Loneliness
The antidote to loneliness is solitude.
… the highest and most decisive experience of all, … is to be alone with one’s own self, or whatever else one chooses to call the objectivity of the psyche. We must be alone if we are to find out what it is that supports us when we can no longer support ourselves. Only this experience can give us an indestructible foundation.
Carl Jung
A death, a betrayal, and a child’s illness plunged me into a dark winter period of life. None of the usual things, people, or activities offered solace. For many months, I felt as if I were falling, physically falling, with that drop in the stomach churn one gets when an elevator descends too rapidly. Because these losses and their unmooring was so extreme, none of the usual things offered solace. The emptiness was too large to fill with work, friends, lovers, naps, wine or ice-cream. The familiar world swirled around me, but I was no longer a part of it. These losses pried me from the usual comforts leaving me feeling profoundly alone.
While there were months of darkness, sorrow, and loneliness, there was not only darkness, sorrow, and loneliness. An unexpected lightness and a joy sometimes broke through the emptiness a visitation from a place beyond myself and the sorrow I carried. This light and joy grew into an inner companionship which slowly over a long period of time led me across the bridge from loneliness to solitude.
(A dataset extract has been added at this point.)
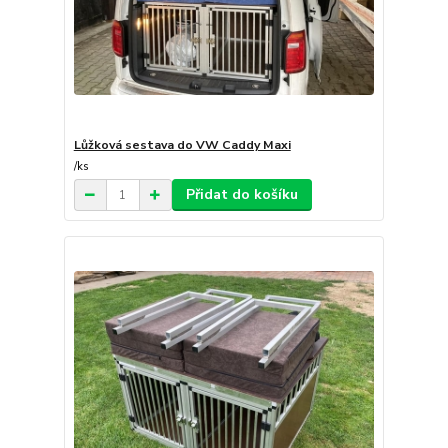
Lůžková sestava do VW Caddy Maxi
/
ks
Přidat do košíku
I did not isolate myself during this time still visiting with friends, absorbed with work, preparing for yoga assessment, but because of the losses I had much more time alone with myself. I began to find solace in nature taking long walks in the woods and spending many hours sitting by lakes and rivers with my dog. For the first time in my life, I might go a day without speaking to anyone. I started to travel alone to remote places and new cities. Something inside of me was supporting my solo pilgrimage, calling me into solitude for long stretches of uninterrupted time. I had never before felt such a calling, but solitude was where I found courage, deep healing and eventual peace in the midst of loss.
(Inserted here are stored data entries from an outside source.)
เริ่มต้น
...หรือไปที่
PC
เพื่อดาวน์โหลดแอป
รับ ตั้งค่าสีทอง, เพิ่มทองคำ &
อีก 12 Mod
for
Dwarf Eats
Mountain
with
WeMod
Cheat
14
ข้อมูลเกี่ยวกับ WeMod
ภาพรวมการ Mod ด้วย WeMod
The calling into solitude was I believe cultivated through years of daily asana practice. Yoga gave me the physical, emotional, and spiritual strength to be with myself in grief without needing distractions. In the daily practice of asana, we cultivate a closeness with the Self, exploring the inner edges where the known parts come up against the unknown. While the ego takes us up to that inner edge, surrender is what gets us across. The ego is terrified of the unknown and will do everything in its power to keep things the same. The soul however longs for the unknown where it finds growth and freedom. Quieting the ego and cultivating soul strength, asana taught me how to abide with myself in darkness as well as in light.
It is only through solitude that we can come to know ourselves at the deepest levels. There comes the blessing of quiet and not needing to speak. There is the learning with practice that we can rely on ourselves even in pain and sorrow to find inside that which sustains us when nothing outside can. No one can carry our burden of loneliness. If we ask others to carry this burden, our relationships will strain and break. The extent to which we can abide with ourselves in solitude is the extent to which we can give love, care, and attention to others and heal ourselves.